Serde folklorculuk var diye örf adet gelenek görenek konularında epey literatür karıştırmışlığım vardır.
Oradan kalma eksik ziyade bilgilerime göre kurbanlık koçları yıkama, kınalama hatta gelin telleri ile süsleme usulünün ta Orta Asya'dan gelme bir töre olduğunu öğrendim.
Derleme araştırma yaptığım zamanlardan aklımda kalanları sıralarsam tüm folklor varlığının içinde türkülerin ayrı bir yeri vardır derim.
AVAZIM YETTİĞİNCE Üstatlar der ki; malum türkü folklorun halk içinde en çok söylenen, en çok dinlenen ürünü. Halk sevincini, tasasını, aşkını, yiğitliğini, hayatının her safhasını türkülerde çalar söyler. Böyle olunca da bu nedenle halkımızın hayatında büyük yer tutan dini bayramların türkülerimize yansıması doğaldır. Eski üstatlardan Cafer Kaya'nın okuduğu Çorum'dan bir bozlağın ilk bendini ben de okurdum avazım yettiğince.

- - - -

§ **Yapılacak işlem a**
Listede "una zona historica" ifadesini içeren satırdan "ya menciono cual" ifadesini içeren satıra kadar, bu satır da dahil olmak üzere, tüm satırları hiçbir değişiklik yapmadan kopyalayın.
Yukarıdaki folklor metni ile aşağıdaki liste birbirinden bağımsız malzemelerdir.

§ **Alıştırma verileri**

- - - -

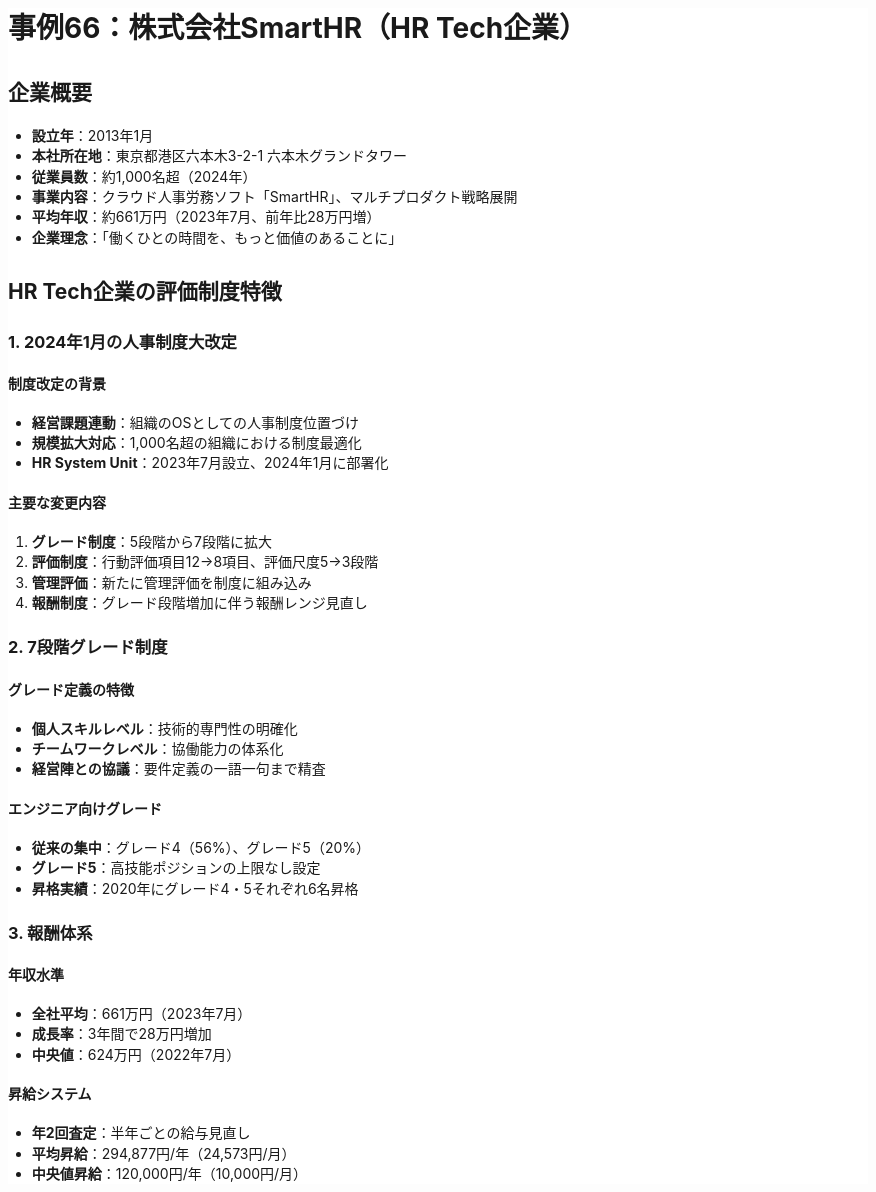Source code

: # 事例66：株式会社SmartHR（HR Tech企業）

## 企業概要
- **設立年**：2013年1月
- **本社所在地**：東京都港区六本木3-2-1 六本木グランドタワー
- **従業員数**：約1,000名超（2024年）
- **事業内容**：クラウド人事労務ソフト「SmartHR」、マルチプロダクト戦略展開
- **平均年収**：約661万円（2023年7月、前年比28万円増）
- **企業理念**：「働くひとの時間を、もっと価値のあることに」

## HR Tech企業の評価制度特徴

### 1. 2024年1月の人事制度大改定

#### 制度改定の背景
- **経営課題連動**：組織のOSとしての人事制度位置づけ
- **規模拡大対応**：1,000名超の組織における制度最適化
- **HR System Unit**：2023年7月設立、2024年1月に部署化

#### 主要な変更内容
1. **グレード制度**：5段階から7段階に拡大
2. **評価制度**：行動評価項目12→8項目、評価尺度5→3段階
3. **管理評価**：新たに管理評価を制度に組み込み
4. **報酬制度**：グレード段階増加に伴う報酬レンジ見直し

### 2. 7段階グレード制度

#### グレード定義の特徴
- **個人スキルレベル**：技術的専門性の明確化
- **チームワークレベル**：協働能力の体系化
- **経営陣との協議**：要件定義の一語一句まで精査

#### エンジニア向けグレード
- **従来の集中**：グレード4（56%）、グレード5（20%）
- **グレード5**：高技能ポジションの上限なし設定
- **昇格実績**：2020年にグレード4・5それぞれ6名昇格

### 3. 報酬体系

#### 年収水準
- **全社平均**：661万円（2023年7月）
- **成長率**：3年間で28万円増加
- **中央値**：624万円（2022年7月）

#### 昇給システム
- **年2回査定**：半年ごとの給与見直し
- **平均昇給**：294,877円/年（24,573円/月）
- **中央値昇給**：120,000円/年（10,000円/月）

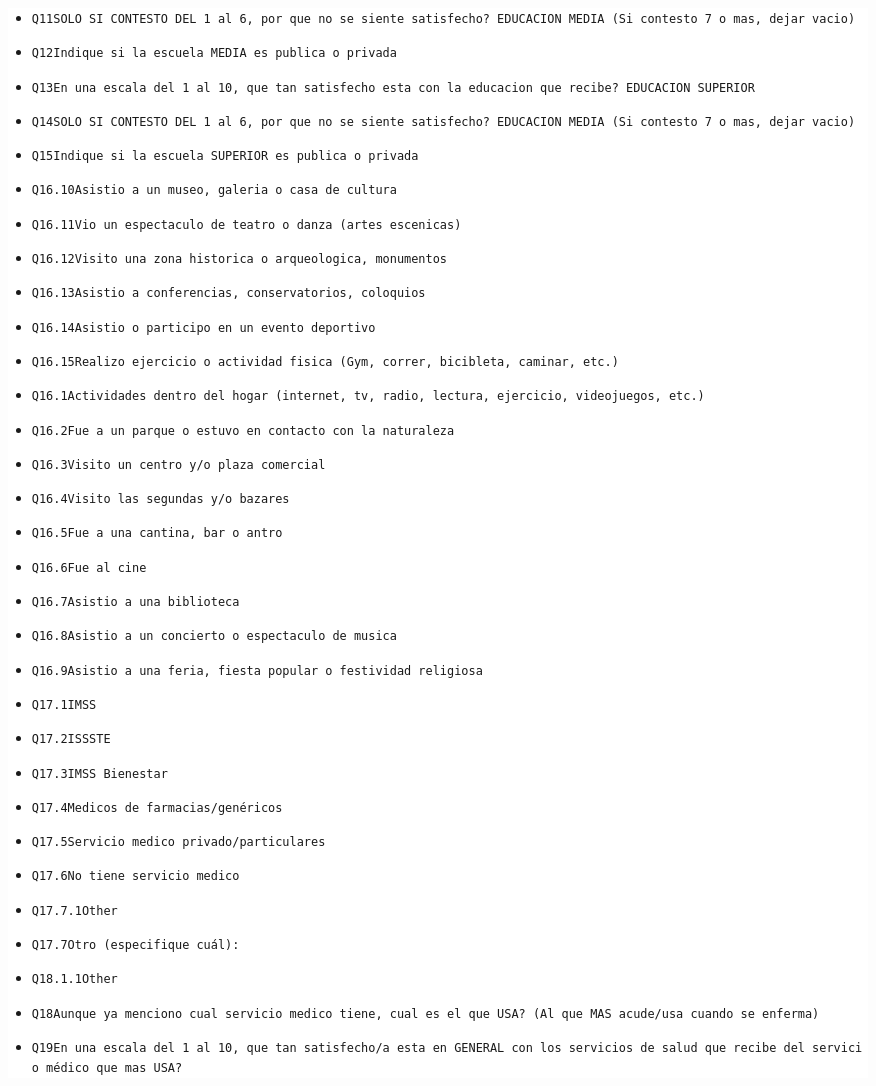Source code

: - `Q11SOLO SI CONTESTO DEL 1 al 6, por que no se siente satisfecho? EDUCACION MEDIA (Si contesto 7 o mas, dejar vacio)`

- `Q12Indique si la escuela MEDIA es publica o privada`

- `Q13En una escala del 1 al 10, que tan satisfecho esta con la educacion que recibe? EDUCACION SUPERIOR`

- `Q14SOLO SI CONTESTO DEL 1 al 6, por que no se siente satisfecho? EDUCACION MEDIA (Si contesto 7 o mas, dejar vacio)`

- `Q15Indique si la escuela SUPERIOR es publica o privada`

- `Q16.10Asistio a un museo, galeria o casa de cultura`

- `Q16.11Vio un espectaculo de teatro o danza (artes escenicas)`

- `Q16.12Visito una zona historica o arqueologica, monumentos`

- `Q16.13Asistio a conferencias, conservatorios, coloquios`

- `Q16.14Asistio o participo en un evento deportivo`

- `Q16.15Realizo ejercicio o actividad fisica (Gym, correr, bicibleta, caminar, etc.)`

- `Q16.1Actividades dentro del hogar (internet, tv, radio, lectura, ejercicio, videojuegos, etc.)`

- `Q16.2Fue a un parque o estuvo en contacto con la naturaleza`

- `Q16.3Visito un centro y/o plaza comercial`

- `Q16.4Visito las segundas y/o bazares`

- `Q16.5Fue a una cantina, bar o antro`

- `Q16.6Fue al cine`

- `Q16.7Asistio a una biblioteca`

- `Q16.8Asistio a un concierto o espectaculo de musica`

- `Q16.9Asistio a una feria, fiesta popular o festividad religiosa`

- `Q17.1IMSS`

- `Q17.2ISSSTE`

- `Q17.3IMSS Bienestar`

- `Q17.4Medicos de farmacias/genéricos`

- `Q17.5Servicio medico privado/particulares`

- `Q17.6No tiene servicio medico`

- `Q17.7.1Other`

- `Q17.7Otro (especifique cuál):`

- `Q18.1.1Other`

- `Q18Aunque ya menciono cual servicio medico tiene, cual es el que USA? (Al que MAS acude/usa cuando se enferma)`

- `Q19En una escala del 1 al 10, que tan satisfecho/a esta en GENERAL con los servicios de salud que recibe del servicio médico que mas USA?`
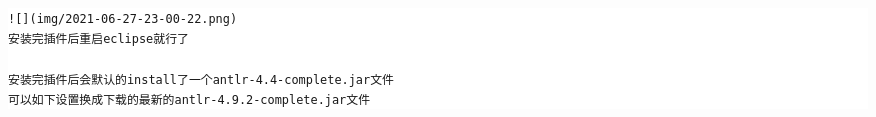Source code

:     ![](img/2021-06-27-23-00-22.png)
    安装完插件后重启eclipse就行了

    安装完插件后会默认的install了一个antlr-4.4-complete.jar文件
    可以如下设置换成下载的最新的antlr-4.9.2-complete.jar文件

- - - -

§ **Yapılacak işlem b**
Folklor metninde "Serde folklorculuk var" ifadesinden başlayıp "yeri vardır derim." ifadesine kadar, bu ifade de dahil olmak üzere, uzanan bölümü birebir tekrarlayın.

§ **Yanıt a**
- `Q16.12Visito una zona historica o arqueologica, monumentos`

- `Q16.13Asistio a conferencias, conservatorios, coloquios`

- `Q16.14Asistio o participo en un evento deportivo`

- `Q16.15Realizo ejercicio o actividad fisica (Gym, correr, bicibleta, caminar, etc.)`

- `Q16.1Actividades dentro del hogar (internet, tv, radio, lectura, ejercicio, videojuegos, etc.)`

- `Q16.2Fue a un parque o estuvo en contacto con la naturaleza`

- `Q16.3Visito un centro y/o plaza comercial`

- `Q16.4Visito las segundas y/o bazares`

- `Q16.5Fue a una cantina, bar o antro`

- `Q16.6Fue al cine`

- `Q16.7Asistio a una biblioteca`

- `Q16.8Asistio a un concierto o espectaculo de musica`

- `Q16.9Asistio a una feria, fiesta popular o festividad religiosa`

- `Q17.1IMSS`

- `Q17.2ISSSTE`

- `Q17.3IMSS Bienestar`

- `Q17.4Medicos de farmacias/genéricos`

- `Q17.5Servicio medico privado/particulares`

- `Q17.6No tiene servicio medico`

- `Q17.7.1Other`

- `Q17.7Otro (especifique cuál):`

- `Q18.1.1Other`

- `Q18Aunque ya menciono cual servicio medico tiene, cual es el que USA? (Al que MAS acude/usa cuando se enferma)`

§ **Yanıt b**
Serde folklorculuk var diye örf adet gelenek görenek konularında epey literatür karıştırmışlığım vardır.
Oradan kalma eksik ziyade bilgilerime göre kurbanlık koçları yıkama, kınalama hatta gelin telleri ile süsleme usulünün ta Orta Asya'dan gelme bir töre olduğunu öğrendim.
Derleme araştırma yaptığım zamanlardan aklımda kalanları sıralarsam tüm folklor varlığının içinde türkülerin ayrı bir yeri vardır derim.